Standardize Individual Covariates

When the mean value of individual covariates is very large or small, or the range of the covariate is over several orders of magnitude, the numerical optimization algorithm may fail to find the correct parameter estimates.  To prevent this from happening, the values of individual covariates can be scaled, or standardized.  The usual method used in MARK is to compute the mean (x-bar) and standard deviation (SD) of the individual covariate.  Then, each value is standardized by the transformation

(x - x-bar)/SD

so that the mean of the new variable is now zero, and the range is roughly from -3 to +3.  This transformation is commonly called a z transformation because the resulting transformed variable  is approximately distributed as a normally distributed variable with mean zero and variance 1, often labeled as z in basic statistics.

One caution is in order about using the z transformation on one or more individual covariates and another temporal or group covariate in the design matrix to predict a single real parameter.  Situations can arise where the real parameter estimates and the model's AIC differ between runs using the standardized covariates and the unstandardized covariates.  This situation arises because the z transformation affects both the slope and intercept of the model.  For example, with a logit link function and the covariate x1,

logit(S) = B0 + B1(x1 - x1-bar)/SD1 = [B0 - B1 x1-bar/SD1] + [B1/SD1] x1 ,

where the intercept is the quantity shown in the first set of brackets, and the second bracket is the slope.  This result shows the conversion between the beta parameter estimates for the standardized covariate and the beta parameter estimates for the untransformed covariate, i.e., the intercept for the untransformed analysis would correspond to the quantity in the first set of brackets, and the slope for the untransformed analysis would correspond to the quantity in the second set of brackets.  When an additional temporal or group covariate, x2, is added, the result is more complicated:

logit(S) = B0 + B1(x1 - x1-bar)/SD1 + B2 x2 = [B0 - B1 x1-bar/SD1] + [B1/SD1] x1+ B2 x2 .
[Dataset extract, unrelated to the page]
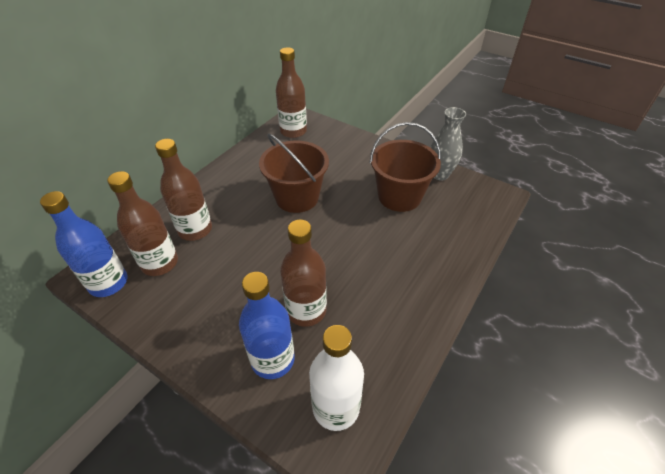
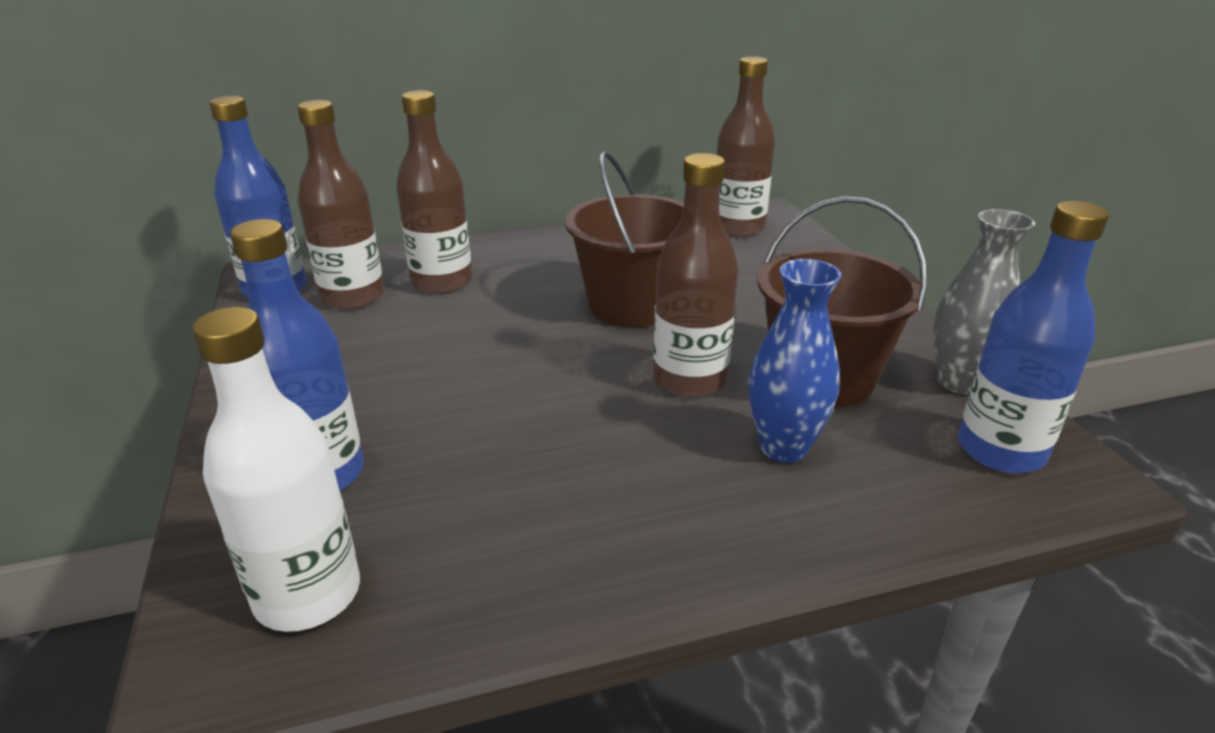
camera: 40 degrees right, 15 degrees down
brown bottle [280,219,327,327] -> brown bottle moved to [653,153,739,397]
none -> blue vase [749,259,841,463]
none -> blue bottle [958,201,1109,473]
As a result, the intercept term for x2 when x1 is standardized with the z transformation is not the same as would be obtained if x1 is not standardized with the z transformation.  This difference causes the AIC values for the 2 models to differ because the real parameter estimates differ between the 2 models.
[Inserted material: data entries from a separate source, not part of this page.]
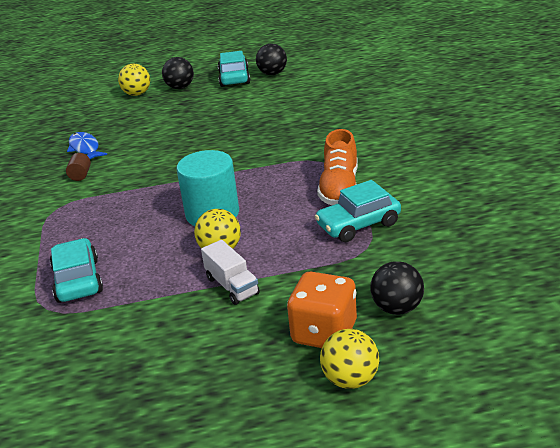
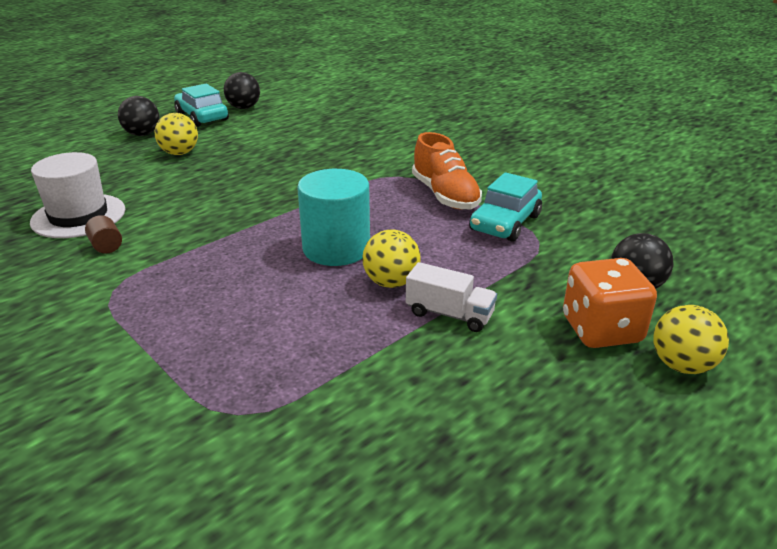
camera: 35 degrees left, 0 degrees up
turquoise car [50,238,103,303] -> none
blue fish [67,132,107,159] -> white hat [30,152,125,238]
yellow ball [118,64,150,96] -> yellow ball moved to [155,113,198,155]

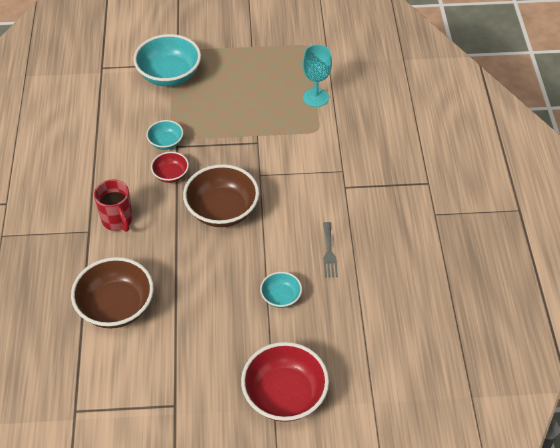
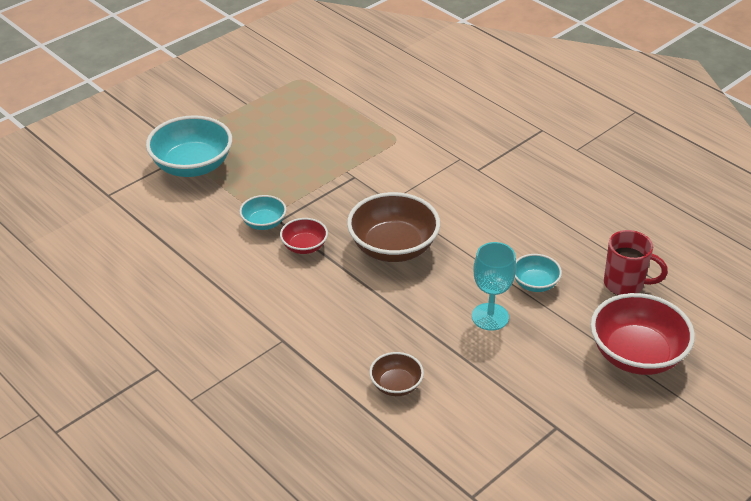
camera: 40 degrees left, 10 degrees down
brown bowl [71,257,154,328] -> brown bowl [369,352,424,396], size x0.52
red mug [94,180,133,232] -> red mug moved to [604,230,668,295]
turquoise goblet [302,45,332,107] -> turquoise goblet moved to [472,242,516,331]
grey fork [323,222,338,278] -> none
An alternative to this z transformation to avoid the above problem is to use the product function in the design matrix to multiply the individual covariate by a scaling value.  As an example, suppose the individual covariate Var ranges from 100 to 900.  Using the design matrix function product(Var,0.001) in the entries of the design matrix would result in values ranging from 0.1 to 0.9, and would result in 3 more significant digits being reported in the estimates of the beta parameter for this individual covariate.

Real parameter estimates can be computed from user-specified values of individual covariates (see Individual Covariates and Real Parameter Estimates).

Time-specific and group covariates in the design matrix may also have to be scaled.